42 U.S.C. § 1320a-7b(f) (2012).
[2]See Updated: Special Advisory Bulletin on the Effect of Exclusion from Participation in Federal Health Care Programs, U.S. Dep’t of Health & Human Servs.: Office of Inspector Gen., at 2-3 (May 8, 2013) (stating that . . . the Secretary has delegated authority to OIG to exclude from participation in Medicare, Medicaid, and other Federal health care programs persons that have engaged in fraud or abuse and to impose civil money penalties (CMPs) for certain misconduct related to Federal health care programs”).
[3] The OIG maintains a website containing up-to-date information on federal health care program exclusion rules, which can be found at http://oig.hhs.gov/fraud/exclusions.asp.

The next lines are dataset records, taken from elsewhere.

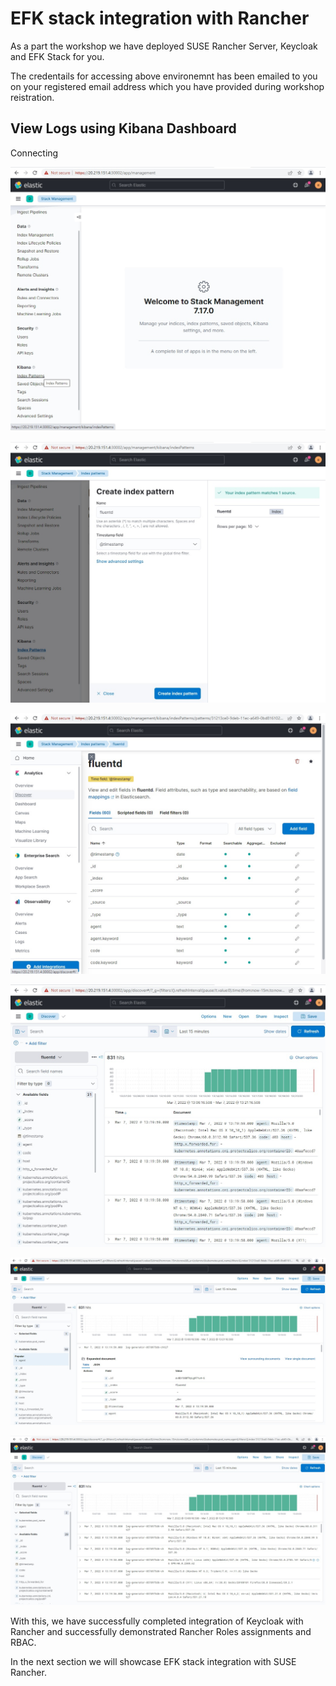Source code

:

# EFK stack integration with Rancher



As a part the workshop we have deployed SUSE Rancher Server, Keycloak and EFK Stack for you.

The credentails for accessing above environemnt has been emailed to you on your registered email address which you have provided during workshop reistration.





## View Logs using Kibana Dashboard

Connecting



![Kibana-index-pattern-creation-27](../images/Kibana-index-pattern-creation-27.jpg)



![Kibana-index-pattern-creation-28](../images/Kibana-index-pattern-creation-28.jpg)



![Kibana-index-pattern-creation-29](../images/Kibana-index-pattern-creation-29.jpg)



![Kibana-index-pattern-creation-30](../images/Kibana-index-pattern-creation-30.jpg)



![Kibana-index-pattern-creation-31](../images/Kibana-index-pattern-creation-31.jpg)



![Kibana-index-pattern-creation-32](../images/Kibana-index-pattern-creation-32.jpg)













With this, we have successfully completed integration of Keycloak with Rancher and successfully demonstrated Rancher Roles assignments and RBAC.

In the next section we will showcase EFK stack integration with SUSE Rancher.




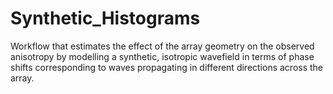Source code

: # Synthetic_Histograms
Workflow that estimates the effect of the array geometry on the observed anisotropy by modelling a synthetic, isotropic wavefield in terms of phase shifts corresponding to waves propagating in different directions across the array. 
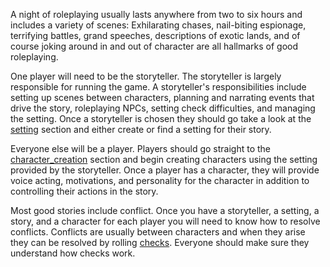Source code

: A night of roleplaying usually lasts anywhere from two to six hours and includes a variety of scenes: Exhilarating chases, nail-biting espionage, terrifying battles, grand speeches, descriptions of exotic lands, and of course joking around in and out of character are all hallmarks of good roleplaying.

One player will need to be the storyteller. The storyteller is largely responsible for running the game. A storyteller's responsibilities include setting up scenes between characters, planning and narrating events that drive the story, roleplaying NPCs, setting check difficulties, and managing the setting. Once a storyteller is chosen they should go take a look at the [setting](https://github.com/harleydutton/Tabula-Rasa/blob/develop/tabula-rasa.md#setting) section and either create or find a setting for their story.

Everyone else will be a player. Players should go straight to the [character_creation](https://github.com/harleydutton/Tabula-Rasa/blob/develop/tabula-rasa.md#character-creation) section and begin creating characters using the setting provided by the storyteller. Once a player has a character, they will provide voice acting, motivations, and personality for the character in addition to controlling their actions in the story.

Most good stories include conflict. Once you have a storyteller, a setting, a story, and a character for each player you will need to know how to resolve conflicts. Conflicts are usually between characters and when they arise they can be resolved by rolling [checks](https://github.com/harleydutton/Tabula-Rasa/blob/develop/tabula-rasa.md#check). Everyone should make sure they understand how checks work.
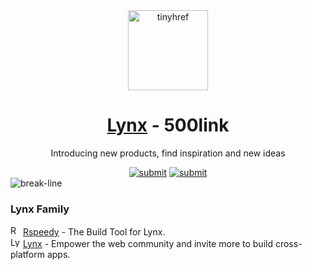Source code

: <div align="center"><a target="_blank" href="https://tinyhref.com"><img src="https://i.imgur.com/cY13Vvb.png" height="128" alt="tinyhref"/></a></div>
<h1 align="center"><a target="_blank" href="https://500link.com/lynxjs">Lynx</a> - 500link</h1>
<p align="center">Introducing new products, find inspiration and new ideas</p>

<div align="center"><a target="_blank" href="https://500link.com/submit"><img src="https://img.shields.io/badge/Submit-c32769.svg?style=flat" alt="submit"/></a>
<a target="_blank" href="https://x.com/intent/follow?screen_name=tinyhref"><img src="https://img.shields.io/twitter/follow/tinyhref" alt="submit"/></a></div>

<img src="https://i.imgur.com/waxVImv.png" alt="break-line"/>

<h3>Lynx Family</h3>

<div><img width="16" src="https://i.imgur.com/8HZN9bD.png" alt="Rspeedy"/> <a target="_blank" href="https://500link.com/rspeedy">Rspeedy</a> - The Build Tool for Lynx.</div>
<div><img width="16" src="https://i.imgur.com/ZMw21gh.png" alt="Lynx"/> <a target="_blank" href="https://500link.com/lynxjs">Lynx</a> - Empower the web community and invite more to build cross-platform apps.</div>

[4] While Public Law 95-142’s “exclusion” provisions are important, the legislation is best known for its impact on the Federal Anti-Kickback Statute.  More specifically, the legislation made violations of the Federal Anti-Kickback Statute a felony. It also made those who offered remuneration for referrals and those who received them, subject to various penalties.
[5] Under the government’s mandatory exclusion authority (as set out under Section 1128(a) of the Social Security Act), any individual or entity convicted of certain offenses must be excluded from participation in federal health care programs.  The length of a mandatory exclusion action taken can last a minimum of five years.
[6] Depending on the circumstances, OIG may also exercise “permissive” or discretionary authority to exclude an entity or an individual from participation in federal health care programs.
[7] Under 42 USC §1320a-7(b)(4), any individual or entity whose professional license to provide health care has been revoked or suspended, or has lost the right to apply for a license, CAN be excluded from participation, at OIG’s options.
[8] DAB ALJ Decision No. CR4985, dated December 13, 2017.
[9] DAB Appellate Div. Decision No. 2848, dated February 6, 2018.
[10] Under the Virginia Code, the Board of Medicine may suspend a license indefinitely for “acts of unprofessional conduct,” which include “knowingly and willfully” committing a felony; violating any statute or regulation relating to the manufacture, distribution, dispensing, or administration of drugs; and conviction of a felony.  See Virginia Code §§ 54.1-2915(A)(10), (17), and (20).
[11] This is an interesting point raised by the Petitioner. In some states, the revocation of a professional license is permanent and can only be reinstated upon the submission of a new application.  Even then the state board has the discretion of whether or not to consider the new application.  Theoretically, a health care provider could be licensed in 49 states and still be excluded due to a suspension action in the 50th state.
As an aside, the public record does not address whether North Carolina, like many states, normally imposes reciprocal disciplinary actions based on those taken in other jurisdictions.